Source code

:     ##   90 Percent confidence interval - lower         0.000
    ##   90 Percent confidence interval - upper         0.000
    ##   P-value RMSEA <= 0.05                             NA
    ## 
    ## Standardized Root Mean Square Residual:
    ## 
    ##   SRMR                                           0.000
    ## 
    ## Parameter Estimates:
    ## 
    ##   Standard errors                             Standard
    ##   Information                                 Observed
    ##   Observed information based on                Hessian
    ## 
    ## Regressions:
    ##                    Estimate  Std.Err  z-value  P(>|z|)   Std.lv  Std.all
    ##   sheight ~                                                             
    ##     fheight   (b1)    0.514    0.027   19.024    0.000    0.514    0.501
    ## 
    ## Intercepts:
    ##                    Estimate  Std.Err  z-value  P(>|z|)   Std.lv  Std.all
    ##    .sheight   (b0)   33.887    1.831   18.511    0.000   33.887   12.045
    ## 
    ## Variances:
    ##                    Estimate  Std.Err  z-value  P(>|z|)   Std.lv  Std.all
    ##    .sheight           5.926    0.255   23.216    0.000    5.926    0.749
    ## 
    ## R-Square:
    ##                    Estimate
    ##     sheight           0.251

→ WORK REQUEST
Repeat the whole of the data verbatim, as it reads above.

→ SOLUTION TO THIS TASK
Source code

:     ##   90 Percent confidence interval - lower         0.000
    ##   90 Percent confidence interval - upper         0.000
    ##   P-value RMSEA <= 0.05                             NA
    ## 
    ## Standardized Root Mean Square Residual:
    ## 
    ##   SRMR                                           0.000
    ## 
    ## Parameter Estimates:
    ## 
    ##   Standard errors                             Standard
    ##   Information                                 Observed
    ##   Observed information based on                Hessian
    ## 
    ## Regressions:
    ##                    Estimate  Std.Err  z-value  P(>|z|)   Std.lv  Std.all
    ##   sheight ~                                                             
    ##     fheight   (b1)    0.514    0.027   19.024    0.000    0.514    0.501
    ## 
    ## Intercepts:
    ##                    Estimate  Std.Err  z-value  P(>|z|)   Std.lv  Std.all
    ##    .sheight   (b0)   33.887    1.831   18.511    0.000   33.887   12.045
    ## 
    ## Variances:
    ##                    Estimate  Std.Err  z-value  P(>|z|)   Std.lv  Std.all
    ##    .sheight           5.926    0.255   23.216    0.000    5.926    0.749
    ## 
    ## R-Square:
    ##                    Estimate
    ##     sheight           0.251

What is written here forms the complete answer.